Jilid 136

598 16 0
                                    

Ciu Yang Cin pun ikut menyaksikan, maka sendirinya muka begal itu jadi pucat. Hebat ilmu pedang si "pemuda". Coba dia membalas menyerang, tentu mudah saja dia merebut kemenangan.

Juga pisuwsu lainnya ikut jadi kagum.

Sebentar saja sudah lewat delapan jurus. Hati Siam Ki berdebaran. Wajahnya telah jadi guram dan memerah. Ia heran dan penasaran sekali. Ia jadi berkuatir.

Ia berduka juga ketika ia berpikir akan runtuhlah namanya. Sudah delapan jurus tanpa ada hasilnya. Tinggal lagi dua jurus. Bagaimana hasilnya.

"Akh, habislah aku, habislah aku..........!" pikirnya pada akhirnya ia jadi putus asa.

Tepat disaat jago ini mau menyerang untuk kesembilan kalinya, mendadak terlihat lari datang tujuh orang, gerakannya sangat cepat. Dengan melompat dari tempat yang tinggi sampailah orang-orang tersebut di antara mereka ini.

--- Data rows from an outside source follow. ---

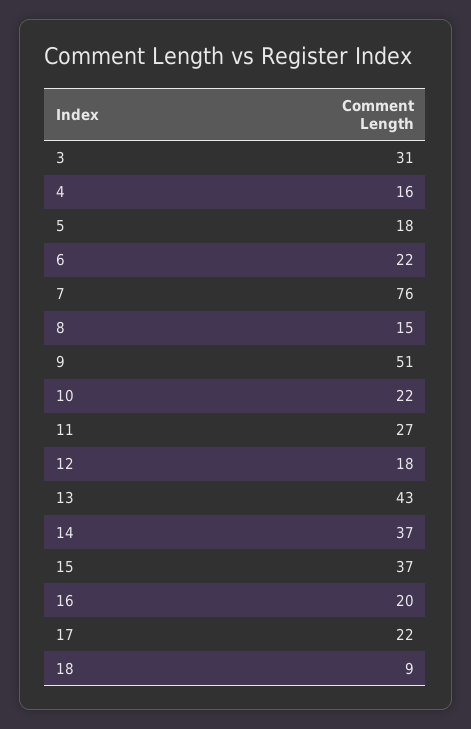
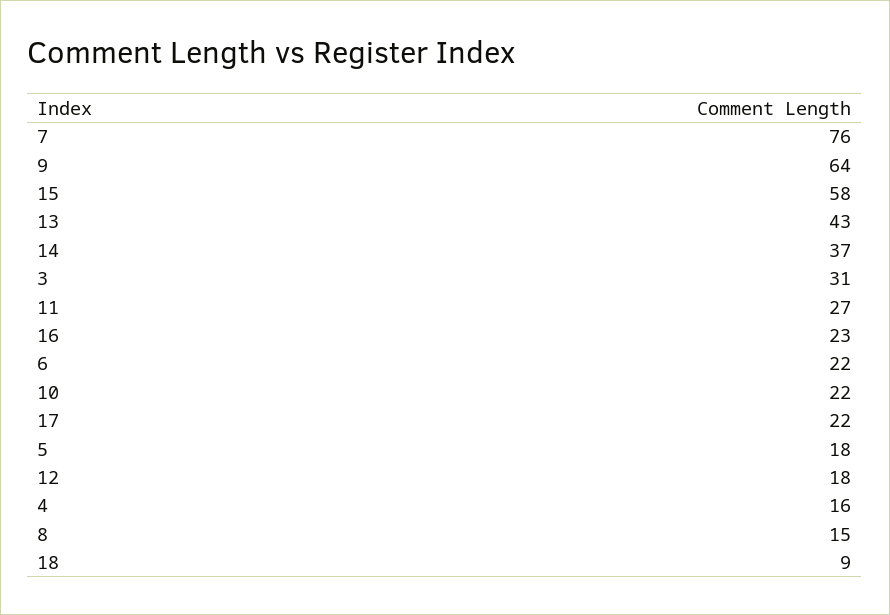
  {
    "3": 31,
    "4": 16,
    "5": 18,
    "6": 22,
    "7": 76,
    "8": 15,
-   "9": 51,
+   "9": 64,
    "10": 22,
    "11": 27,
    "12": 18,
    "13": 43,
    "14": 37,
-   "15": 37,
+   "15": 58,
-   "16": 20,
+   "16": 23,
    "17": 22,
    "18": 9
  }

Giok Hoa dan Siam Ki mundur sendirinya.

Ketika Ciu Yang Cin telah melihat jelas rombongan itu, ia jadi berseru kegirangan: "Kauw Supek!"

Giok Hoa sebaliknya mengawasi tajam, sehingga dia dapat melihat jelas mereka itu.

Empat orang adalah orang-orang tua yang kepalanya lanang, lanang juga alis dan kumisnya. Bajunya serupa, yaitu baju panjang berwarna kuning, cuma wajah mereka.

Yang satu belang mukanya, pipi kirinya warna merah ungu, banyak bekas tapaknya. Yang kedua matanya besar-besar sipit, yang ketiga mukanya keriputan dan kulit muka itu seperti juga permukaan kawah gunung berapi. Sedangkan yang ke empat seorang pendeta muka celong dan mata yang tajam.

Tiga yang pertama berusia pertengahan, berdiri di belakang yang bermata celong itu. Dan tiga orang lainnya lagi berdiri di belakang ke empat orang tersebut.

Tiga orang yang lainnya itu berusia pertengahan juga, pakaian mereka hitam semuanya. Wajahnya licin.

Setelah berseru memanggil, Ciu Yang Cin melompat menghampiri ke empat orang tua itu, guna memberi hormat.

Si muka belang tertawa dan bertanya, "Ciu Hiantit, apakah gurumu baik-baik saja?" Kemudian matanya menyapu, lantas ia menegaskan pertanyaannya: "Mengapa kalian bentrok?"

"Terima kasih supek, guruku baik!" menyahuti Yang Cin sambil berdiri dengan sikap yang amat menghormat sekali! Ke dua tangannya diturunkan lurus. Setelah itu ia memberikan keterangannya.

Orang yang mukanya belang tersebut memperdengarkan suara tertawanya.

"Sudah beberapa puluh tahun aku tidak turun gunung. Aku tidak sangka sekarang ada beberapa bocah yang berani menyebut dirinya sebagai ahli pedang!" katanya, jumawa sekali. "Dan orangpun berani berebutan!"

Lagi sekali setelah berkata begitu ia tertawa keras dan lama.

Ke tiga orang tua lainnya berdiam saja, wajahnya dingin, sehingga mereka mirip dengan pendeta-pendeta mayat hidup.....

Waktu itu wajah Boan Siam Ki berobah, rupanya ia mendongkol sekali. Karena ia menyadari, kata-kata si pendeta muka belang itu ditujukan buat dirinya juga.

Tong Teng Bun sendiri segera menghampiri Ko Tie.

"Aku telah mendengar berita, dari Tiong-goan muncul banyak sekali jago-jago muda!" Terdengar lagi pendeta muka belang itu telah meneruskan kata-katanya! "Aku Kauw Hie Hweshio, terpaksa harus turun gunung untuk membuktikannya sendiri.....!"

Ko Tie tertawa dingin, sikapnya memandang ringan kepada para pendeta itu. Giok Hoa yang mendengar kekasihnya tertawa dingin sampai melirik padanya.